Segment Start: RECORDS TO USE

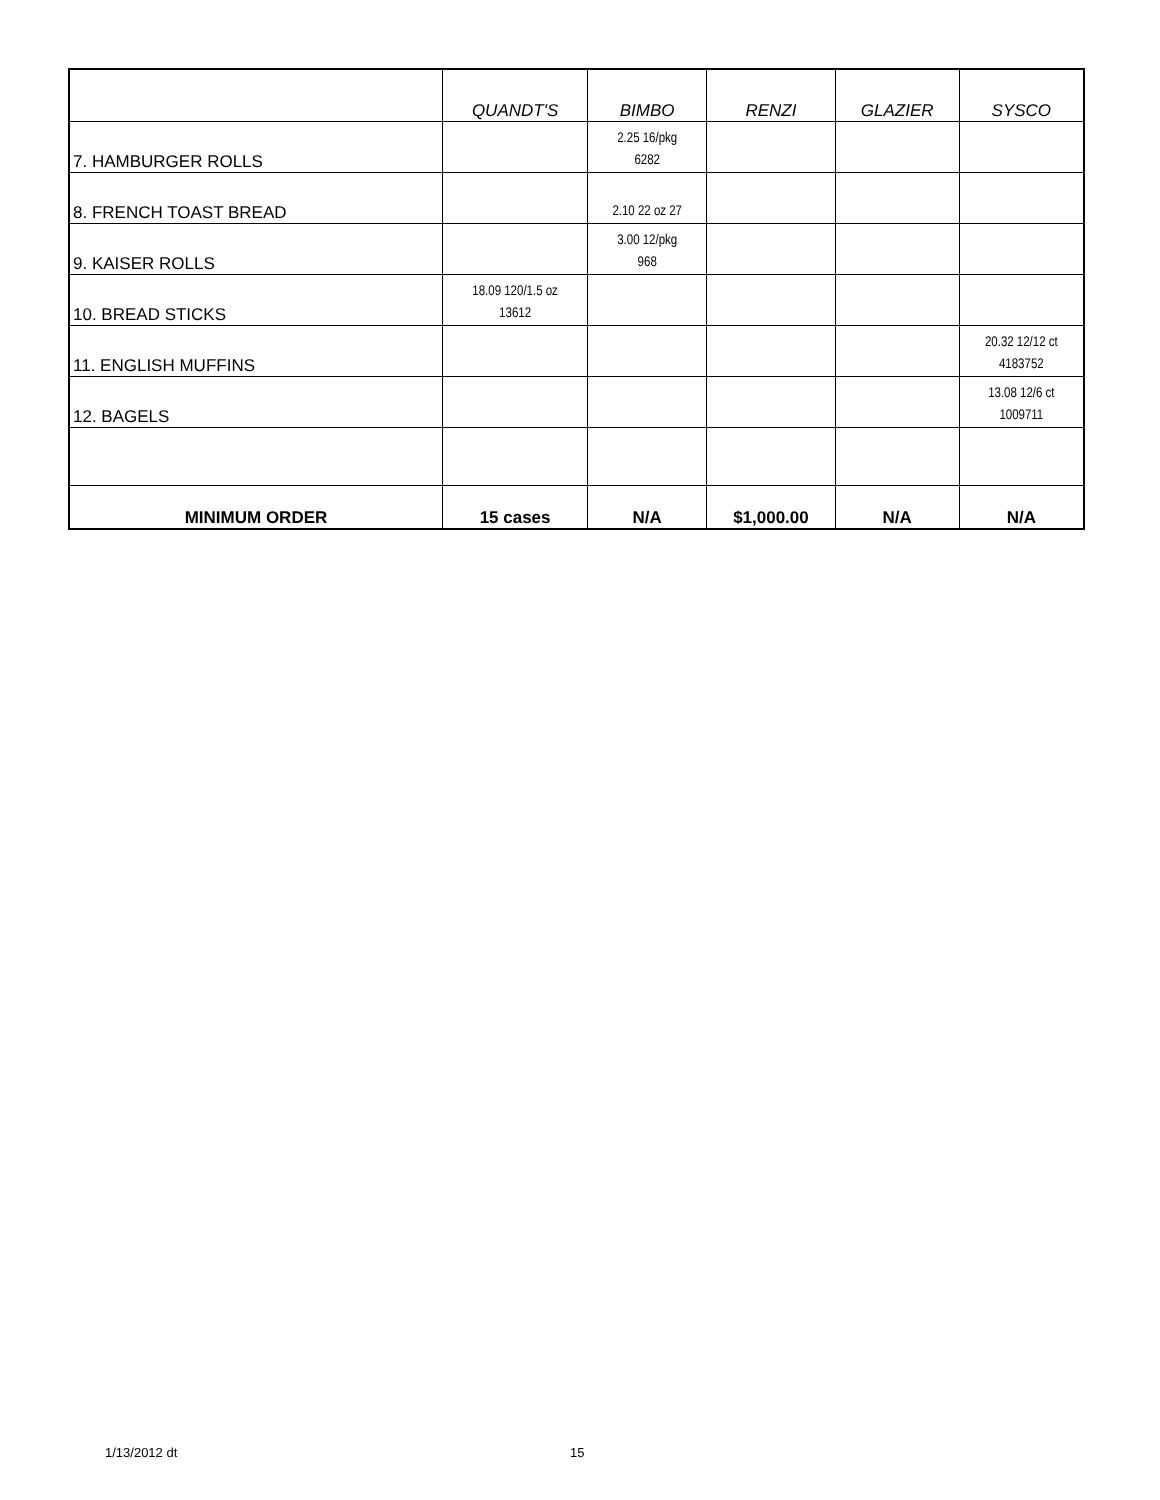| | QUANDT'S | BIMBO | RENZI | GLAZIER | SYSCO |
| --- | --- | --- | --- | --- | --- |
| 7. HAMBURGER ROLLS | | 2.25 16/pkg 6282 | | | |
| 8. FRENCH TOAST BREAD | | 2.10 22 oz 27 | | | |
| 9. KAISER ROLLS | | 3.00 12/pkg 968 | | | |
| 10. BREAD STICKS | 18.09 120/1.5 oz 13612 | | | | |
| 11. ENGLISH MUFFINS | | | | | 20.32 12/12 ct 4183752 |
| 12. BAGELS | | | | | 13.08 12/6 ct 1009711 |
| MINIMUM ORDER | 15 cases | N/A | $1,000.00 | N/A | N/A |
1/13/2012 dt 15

Segment End: RECORDS TO USE

_EXERCISE REQUIREMENTS_:
What's needed is every record restated exactly, pictures excluded.

_SOLUTION_:
| | QUANDT'S | BIMBO | RENZI | GLAZIER | SYSCO |
| --- | --- | --- | --- | --- | --- |
| 7. HAMBURGER ROLLS | | 2.25 16/pkg 6282 | | | |
| 8. FRENCH TOAST BREAD | | 2.10 22 oz 27 | | | |
| 9. KAISER ROLLS | | 3.00 12/pkg 968 | | | |
| 10. BREAD STICKS | 18.09 120/1.5 oz 13612 | | | | |
| 11. ENGLISH MUFFINS | | | | | 20.32 12/12 ct 4183752 |
| 12. BAGELS | | | | | 13.08 12/6 ct 1009711 |
| MINIMUM ORDER | 15 cases | N/A | $1,000.00 | N/A | N/A |
1/13/2012 dt 15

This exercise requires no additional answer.